VI - ENCORE N’IMPORTE QUOI

Encore n importe quoiBon je vais vous raconter l’histoire des trois mousquetaires, ah non ils sont quatre.

Bon, parlons de ce gars qui carburait à l’absinthe, mais si celui que l’on nomme, l’homme aux semelles de vent, qui voyait ce que nul ne pouvait voir, et bien, il avait déjà tout compris. Faut pas prendre le volant dans cet état.

Bon imaginons que dans un moment de lucidité, il arrive à conduire, et là, tout à coup, trois gendarmes sur la route tendent la main vers lui, et lui somment de se ranger. Si, si, on apprend ça à l’école de gendarmerie, sauf qu’en général, il y en a qu’un qui stoppe la voiture et l’autre, se met dans l’angle mort des rétroviseurs au cas où cela tournerait mal.

Bref, le règlement dit qu’il est d’usage de le faire à trois, parce que c’est marqué sur leurs blasons, écussons, le truc qu’ils ont au-dessus du bras…. Mouaih, c’est comme ça dans ce pays, ils sont bizarres.

Bon, ensuite, il se passe quoi, entre le gendarme et notre gars qui vient des terres du nord mais qui n’est pas à jeun. Ben rien, puisque il y a une porte de voiture entre eux. Et notre troisième gendarme qui se trouve sur le côté passager, on va l’appeler Pau parce qu’il  a un chat qui ne sert à rien, et bien lui, vu qu’il est cocu, espérons qu’il ne soit pas jaloux, il fait de la figuration. Si vous avez des difficultés à suivre, demandez à un gendarme de vous faire un croquis ou de vous arrêter avec le geste réglementaire.

Je n’ai pas précisé mais la voiture, c’est une porche, alors notre gendarme qui est à l’avant, qui n’a pas confiance, non plus, en ce qui est écrit noir sur blanc, ne demande pas au conducteur ses papiers mais d’ouvrir le coffre !

Et là ! Surprise ! Il est rempli de briques rouges…

Vous vous attendiez à quoi de la part d’un gars qui carbure à l’absinthe ?

Le gendarme qui voyait bien la scène de son angle mort, qui est un peu la clé de voûte de notre histoire, dit au chauffeur : vous allez où ?
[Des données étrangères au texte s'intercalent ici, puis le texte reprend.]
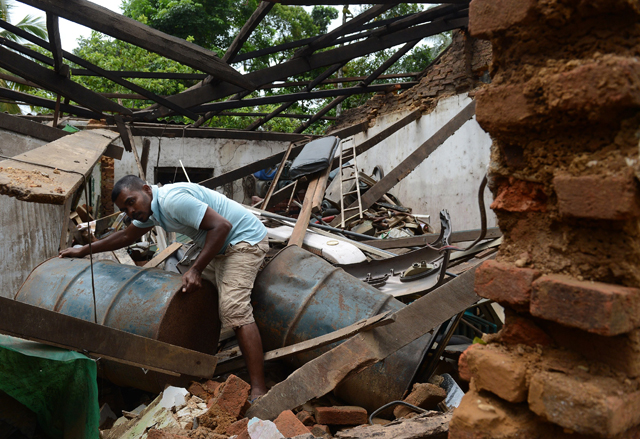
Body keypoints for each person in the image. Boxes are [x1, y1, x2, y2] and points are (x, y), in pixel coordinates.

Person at [59, 175, 269, 400]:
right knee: (186, 292)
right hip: (219, 246)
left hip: (244, 241)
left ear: (147, 190)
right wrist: (83, 250)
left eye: (131, 202)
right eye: (125, 209)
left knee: (233, 310)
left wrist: (196, 269)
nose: (130, 211)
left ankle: (259, 387)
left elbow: (222, 225)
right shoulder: (151, 210)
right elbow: (126, 236)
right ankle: (199, 361)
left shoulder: (171, 201)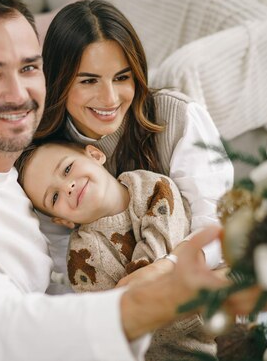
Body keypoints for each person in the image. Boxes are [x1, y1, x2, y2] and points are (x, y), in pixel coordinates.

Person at [0, 0, 231, 361]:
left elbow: (59, 293)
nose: (17, 92)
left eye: (27, 68)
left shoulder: (18, 177)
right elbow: (1, 328)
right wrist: (147, 296)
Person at [35, 0, 234, 285]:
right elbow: (57, 254)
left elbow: (217, 224)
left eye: (121, 77)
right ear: (59, 82)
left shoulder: (177, 117)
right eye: (89, 81)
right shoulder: (43, 157)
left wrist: (160, 271)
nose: (110, 99)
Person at [16, 140, 218, 361]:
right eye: (54, 197)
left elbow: (161, 260)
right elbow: (118, 322)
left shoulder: (154, 187)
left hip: (215, 327)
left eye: (67, 169)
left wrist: (143, 289)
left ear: (95, 155)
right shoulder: (82, 260)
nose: (67, 187)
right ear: (62, 220)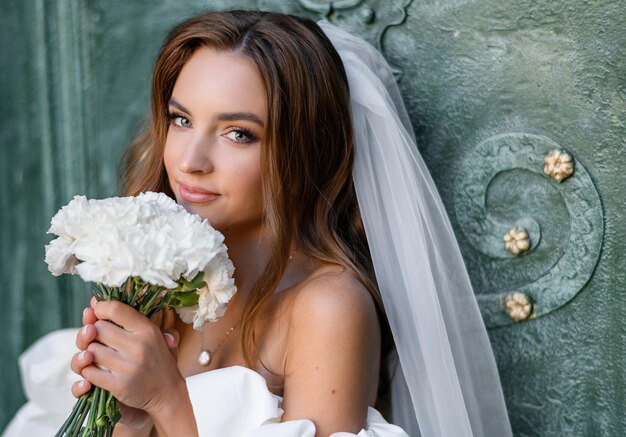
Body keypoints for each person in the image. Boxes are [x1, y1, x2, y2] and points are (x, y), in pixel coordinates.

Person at [3, 10, 512, 437]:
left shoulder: (326, 308)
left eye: (238, 133)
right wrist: (131, 424)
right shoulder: (156, 281)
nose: (189, 161)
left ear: (305, 151)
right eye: (182, 120)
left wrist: (168, 402)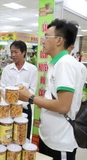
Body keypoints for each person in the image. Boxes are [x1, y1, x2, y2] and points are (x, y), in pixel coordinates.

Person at [19, 19, 87, 160]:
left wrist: (30, 97)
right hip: (52, 138)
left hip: (60, 141)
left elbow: (63, 105)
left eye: (46, 36)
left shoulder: (65, 64)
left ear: (59, 40)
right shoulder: (58, 64)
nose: (42, 41)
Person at [0, 40, 38, 139]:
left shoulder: (32, 69)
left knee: (22, 136)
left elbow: (32, 91)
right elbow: (3, 88)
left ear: (23, 52)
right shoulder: (7, 69)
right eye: (11, 52)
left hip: (24, 109)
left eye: (16, 52)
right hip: (7, 109)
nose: (13, 55)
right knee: (7, 135)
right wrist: (14, 100)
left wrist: (17, 101)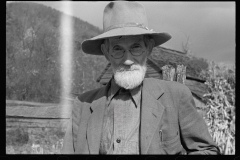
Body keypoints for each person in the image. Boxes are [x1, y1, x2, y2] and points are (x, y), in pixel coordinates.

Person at [61, 1, 220, 154]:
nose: (128, 60)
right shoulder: (83, 105)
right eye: (118, 49)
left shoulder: (176, 97)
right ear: (106, 52)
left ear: (148, 48)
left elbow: (207, 151)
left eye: (135, 47)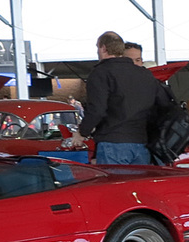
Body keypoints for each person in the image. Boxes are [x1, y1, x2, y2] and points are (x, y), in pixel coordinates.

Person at [70, 30, 167, 165]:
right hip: (142, 142)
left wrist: (82, 133)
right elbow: (160, 106)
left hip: (113, 142)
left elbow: (97, 109)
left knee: (114, 185)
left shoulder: (100, 73)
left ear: (103, 48)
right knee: (138, 186)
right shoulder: (145, 74)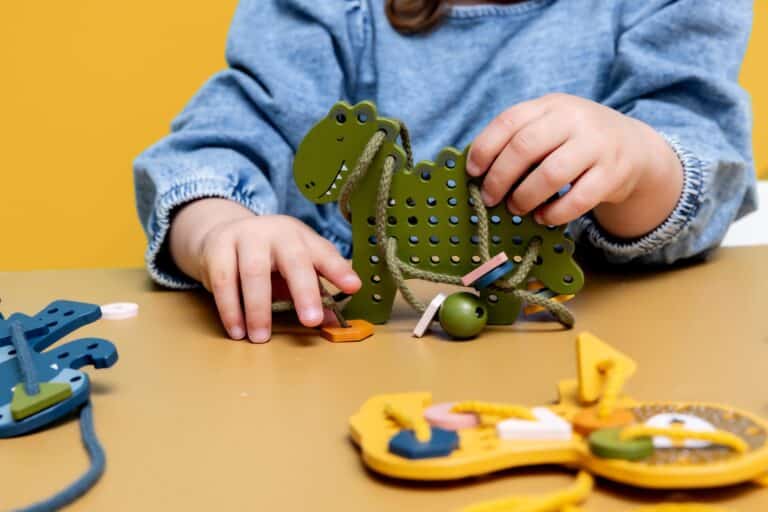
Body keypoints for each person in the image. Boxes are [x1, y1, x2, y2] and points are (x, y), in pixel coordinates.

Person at [134, 0, 756, 343]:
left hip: (576, 355)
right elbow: (219, 145)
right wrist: (221, 232)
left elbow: (699, 159)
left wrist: (639, 162)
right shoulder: (324, 11)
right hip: (331, 383)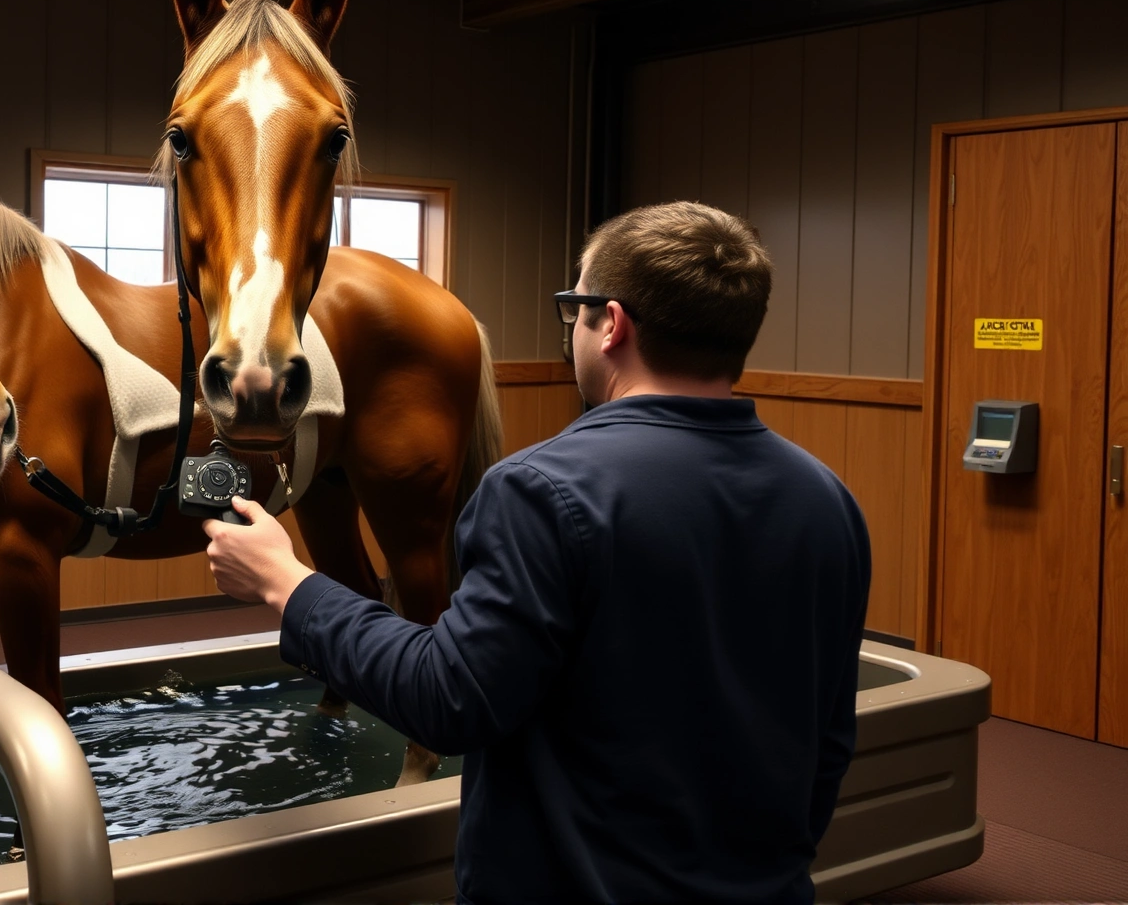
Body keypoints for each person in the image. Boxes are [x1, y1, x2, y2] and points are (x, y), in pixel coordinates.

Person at [204, 201, 870, 904]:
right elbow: (828, 744)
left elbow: (448, 699)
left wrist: (289, 584)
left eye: (573, 309)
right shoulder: (828, 501)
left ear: (610, 324)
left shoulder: (542, 491)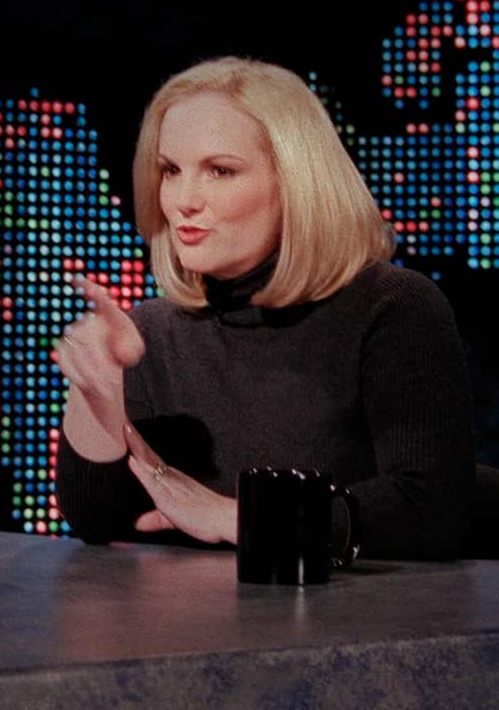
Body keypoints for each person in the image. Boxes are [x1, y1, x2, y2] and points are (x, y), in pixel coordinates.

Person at [54, 57, 475, 558]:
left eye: (220, 170)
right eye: (170, 170)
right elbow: (99, 525)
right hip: (195, 631)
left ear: (297, 182)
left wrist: (239, 517)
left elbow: (432, 509)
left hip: (348, 627)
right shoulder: (150, 332)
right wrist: (98, 395)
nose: (183, 199)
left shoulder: (393, 308)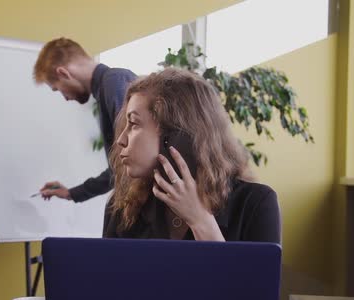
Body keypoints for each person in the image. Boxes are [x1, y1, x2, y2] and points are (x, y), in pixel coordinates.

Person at [104, 68, 281, 243]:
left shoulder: (256, 204)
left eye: (134, 123)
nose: (120, 139)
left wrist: (200, 221)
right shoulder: (123, 208)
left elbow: (253, 273)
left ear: (177, 135)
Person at [33, 37, 137, 202]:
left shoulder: (114, 82)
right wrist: (71, 193)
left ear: (63, 73)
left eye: (57, 89)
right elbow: (119, 168)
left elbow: (135, 157)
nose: (65, 98)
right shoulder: (107, 88)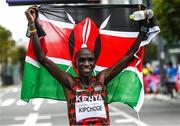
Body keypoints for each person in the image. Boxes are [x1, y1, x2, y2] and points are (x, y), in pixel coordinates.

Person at [25, 6, 151, 126]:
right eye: (82, 60)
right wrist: (32, 25)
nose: (86, 64)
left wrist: (143, 29)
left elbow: (128, 56)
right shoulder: (70, 83)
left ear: (94, 63)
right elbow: (42, 58)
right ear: (75, 64)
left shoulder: (102, 79)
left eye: (90, 60)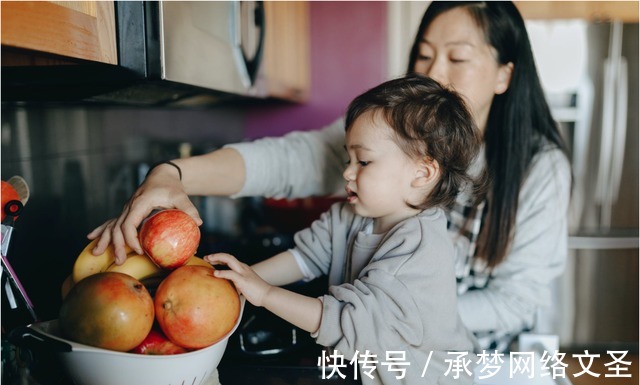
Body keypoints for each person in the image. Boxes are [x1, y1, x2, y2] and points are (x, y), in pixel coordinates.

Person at [89, 1, 571, 353]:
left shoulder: (537, 169)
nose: (435, 73)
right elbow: (290, 169)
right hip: (365, 344)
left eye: (458, 58)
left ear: (505, 74)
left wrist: (408, 317)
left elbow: (514, 300)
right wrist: (173, 175)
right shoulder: (376, 159)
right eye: (424, 55)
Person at [207, 74, 482, 384]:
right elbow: (307, 257)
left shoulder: (418, 250)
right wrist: (243, 283)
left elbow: (345, 321)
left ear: (422, 172)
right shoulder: (351, 215)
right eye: (349, 157)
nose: (348, 172)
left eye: (363, 161)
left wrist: (265, 294)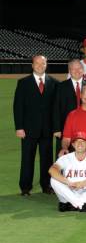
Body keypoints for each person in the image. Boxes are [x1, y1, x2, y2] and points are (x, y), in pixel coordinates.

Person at [13, 55, 58, 195]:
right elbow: (18, 106)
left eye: (42, 63)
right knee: (27, 159)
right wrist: (19, 127)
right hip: (28, 129)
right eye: (37, 63)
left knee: (47, 159)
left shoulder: (54, 83)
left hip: (47, 129)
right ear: (32, 65)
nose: (40, 65)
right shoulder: (23, 83)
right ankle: (25, 187)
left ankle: (46, 186)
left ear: (46, 65)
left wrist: (56, 128)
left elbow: (56, 108)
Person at [49, 132, 86, 212]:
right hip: (69, 193)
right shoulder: (66, 158)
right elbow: (52, 170)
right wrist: (68, 182)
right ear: (73, 144)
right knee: (54, 179)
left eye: (82, 141)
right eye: (77, 142)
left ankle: (76, 204)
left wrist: (84, 182)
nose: (80, 144)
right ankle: (81, 204)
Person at [53, 59, 86, 156]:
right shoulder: (60, 87)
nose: (77, 71)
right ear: (69, 71)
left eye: (79, 68)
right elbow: (55, 108)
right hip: (65, 128)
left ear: (83, 70)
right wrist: (56, 128)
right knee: (64, 157)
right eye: (73, 69)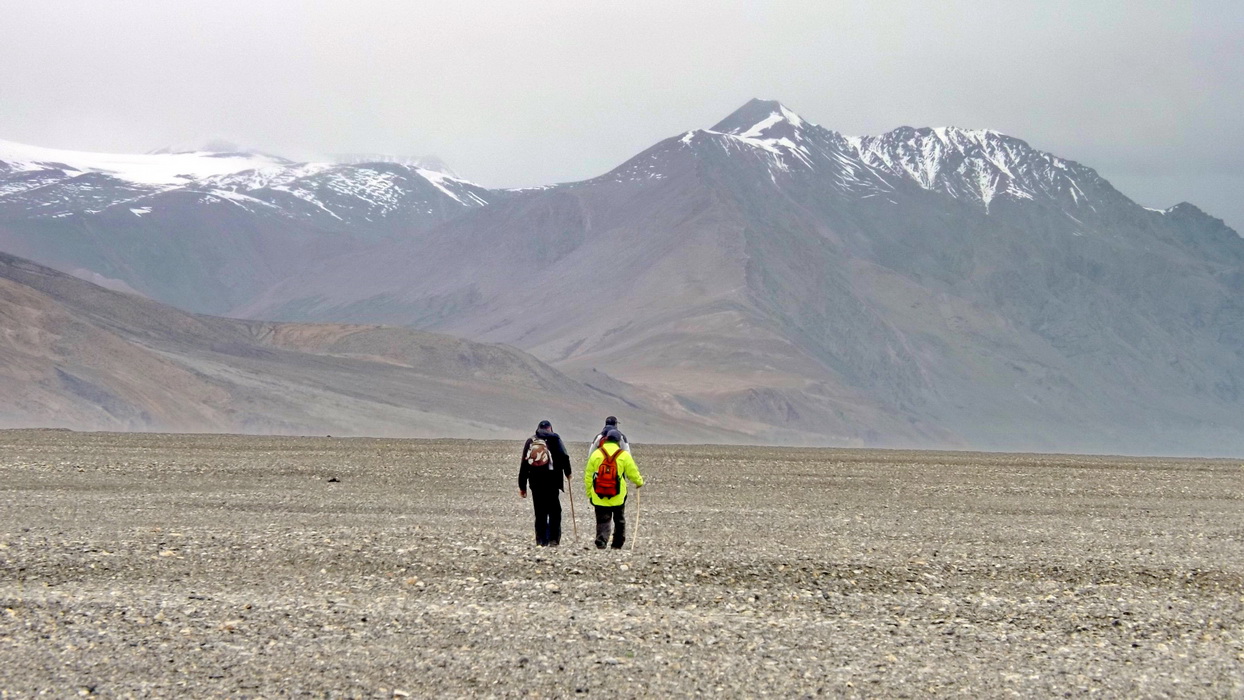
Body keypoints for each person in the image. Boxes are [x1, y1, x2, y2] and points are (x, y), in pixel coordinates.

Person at [583, 428, 644, 549]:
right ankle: (617, 543)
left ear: (606, 440)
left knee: (602, 520)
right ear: (618, 441)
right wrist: (639, 482)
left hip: (599, 494)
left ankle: (601, 540)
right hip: (618, 495)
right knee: (619, 519)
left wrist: (590, 493)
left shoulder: (596, 454)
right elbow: (632, 472)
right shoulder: (623, 455)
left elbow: (588, 476)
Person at [519, 420, 572, 546]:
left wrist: (522, 486)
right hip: (553, 482)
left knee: (540, 512)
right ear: (550, 428)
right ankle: (554, 539)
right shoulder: (555, 439)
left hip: (536, 482)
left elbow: (524, 465)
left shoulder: (531, 441)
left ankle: (541, 540)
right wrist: (568, 473)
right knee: (555, 511)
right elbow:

J’va c… pas le temps de finir, le gendarme le coupe :

« Vous allez laisser votre porche en brique et continuer à pied, stoppez l’absinthe ou le whisky (petite pensée pour notre figurant), allez vers le rhum de qualité ».

Moralité de l’histoire, si vous venez me voir, quand vous entrez, évitez les objets de valeur, l’alcool (sauf un petit verre de vin en cachette) et regardez dans l’angle mort, il reste une trace de mon histoire.

 

Post-scriptum : Cela l’amuse, la clio, mais il faudrait la passer au marbre après toutes ces briques. Si, si, il a dit ça en sortant de la ville.